Opener “Reveal the Unseen” is how you start a fucking death metal album off right. No twinkling keyboards, no atmospheric noise, and no brooding bullshit… just straight out, blast-your-face-off drumming and frantic riffing, overdriven bass, and some hellacious grizzly bear growling by Fredrik Soderberg. Anton Svedin’s lead guitar work is beyond otherworldly, especially his solo near the end, but his rhythm work is on-point as well. In fact, the entire band delivers with sewing-needle-point precision and the subtlety of a Sherman tank. The big thing though, is that after the song ends, you remember it quite vividly because it’s catchy as fuck.

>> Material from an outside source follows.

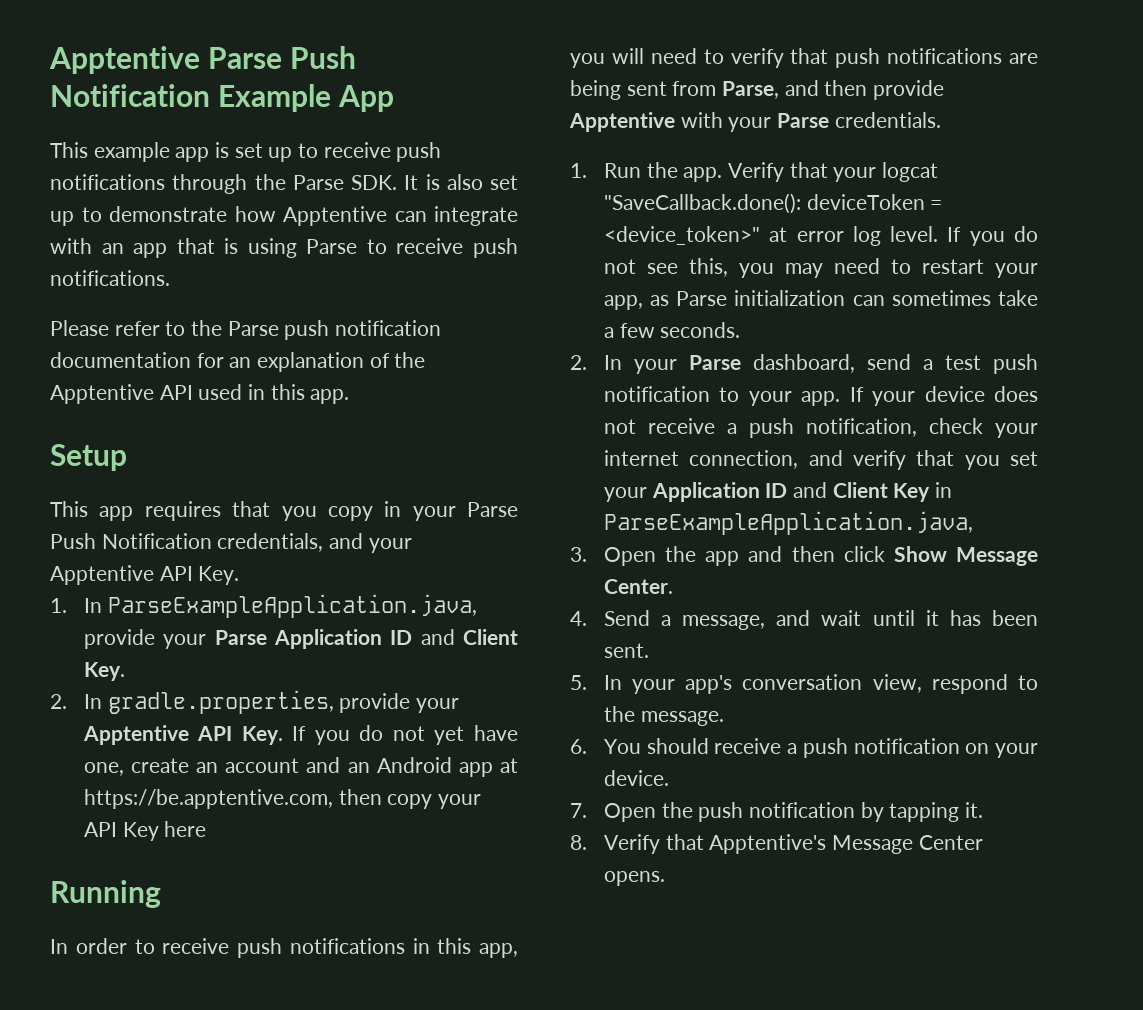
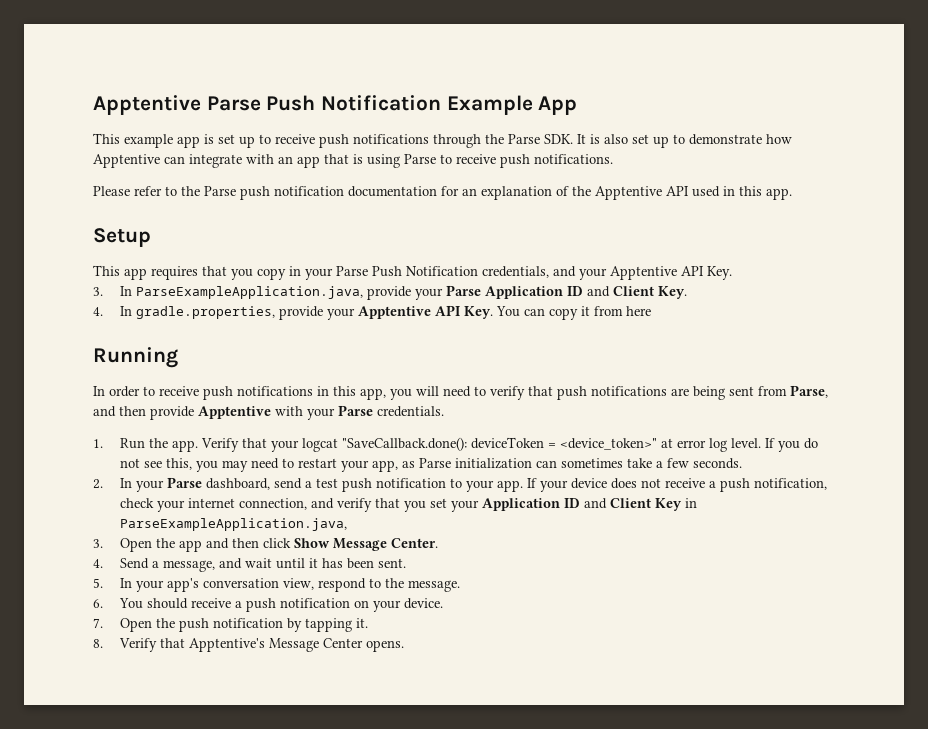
[50,598,67,613] 1. -> [93,287,103,296] 3.
[50,694,67,709] 2. -> [93,307,103,316] 4.
[292,725,518,745] [83,757,518,777] [83,789,481,809] [83,822,159,841] If you do not yet have one, create an account and an Android app at https://be.apptentive.com, then copy your API Key -> [496,306,624,320] You can copy it from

And that’s what separates Engineering the Void from the majority of the pack. This is some jaw-dropping musicianship, sure, but you’ll be enjoying the songs immensely, and not just parts thereof. You’ll be going back to “I Am You” repeatedly, and not just for the amazing opening riff, bassist Rikard Persson’s groove, or Tony Westermark’s phenomenal cymbal work and super-fast bass pedaling. In fact, just about all the songs are incredible, but it’s “Breaking the Great Narcissist” that stands out the most. Many riff changes, Soderberg’s crazed screaming, jackhammer drumming, and an atmospheric keyboard part that comes out of nowhere (complete with flutes and twinkling keys), before going back to the brutality, and an ending that can only be described as catchy and pit-friendly (think Born of Osiris‘s “Open Arms to Damnation,” but infinitely better)… and it all fits nicely for the most part (more on that in a bit). Engineering the Void is also refreshingly compact for a technical death metal album, at a hair under 36 minutes. It says what it needs to say, slays, and gets the hell out before overstaying its welcome.

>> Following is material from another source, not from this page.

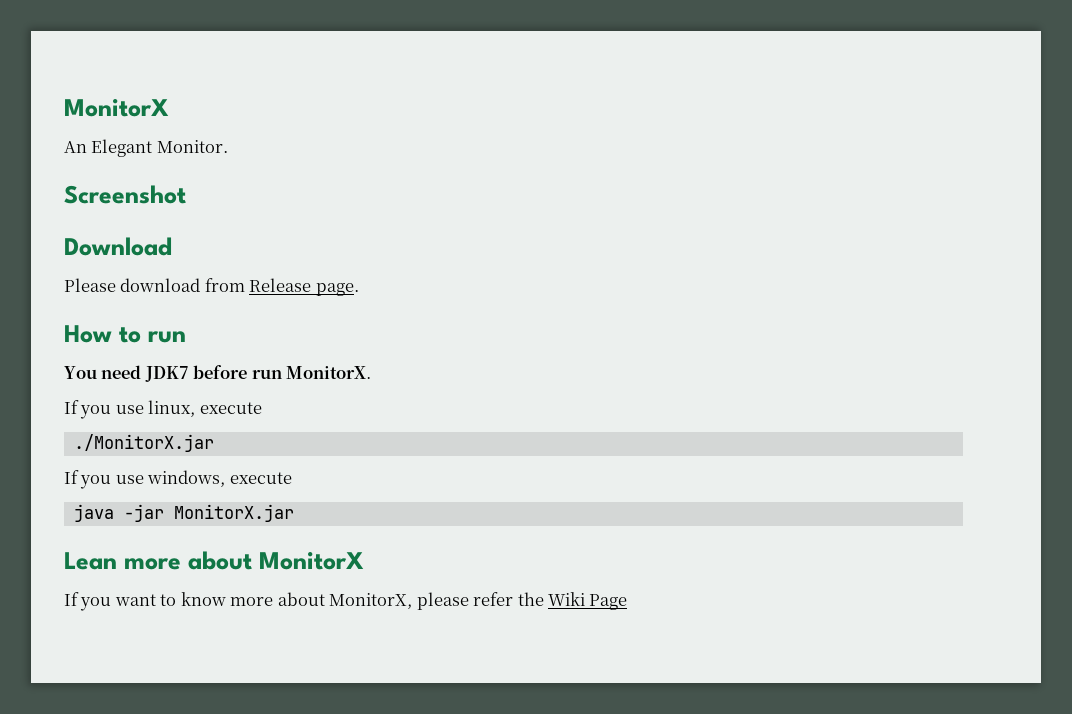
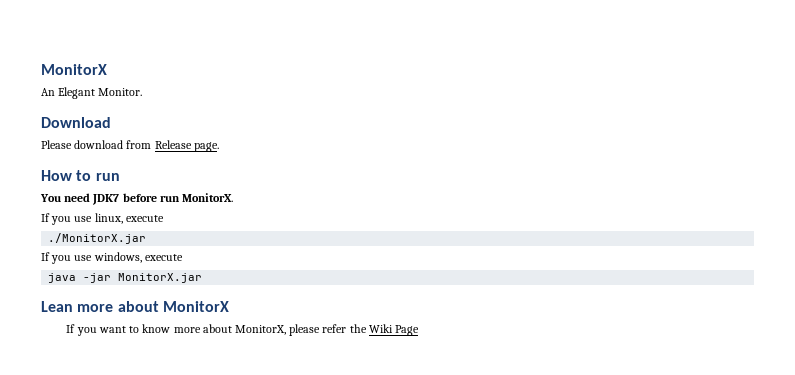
[64,185,186,204] // Screenshot -> (143, 92) none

The production job of brothers Tommy and Christian Rehn (both of Angtoria) should be commended, as there’s a lot of crazy-busy sounds going on here, but none of it bleeds into another. Every instrument is crystal clear and audible, which is not easy with this kind of music. The only knock I can find is that this isn’t the most original of albums, and it doesn’t help that they fall to certain tropes that have been worn to death (hello, aforementioned keyboard part in “Breaking the Great Narcissist”! *waves*), but this is still very addictive stuff that you will keep coming back to time and again.
So get your air sweep-arpeggios warmed up, your arms stretched properly for some intense flailing, and be prepared to get pummeled and enthralled by Engineering the Void. Soreption is a worthy challenger to the tech-death hierarchy.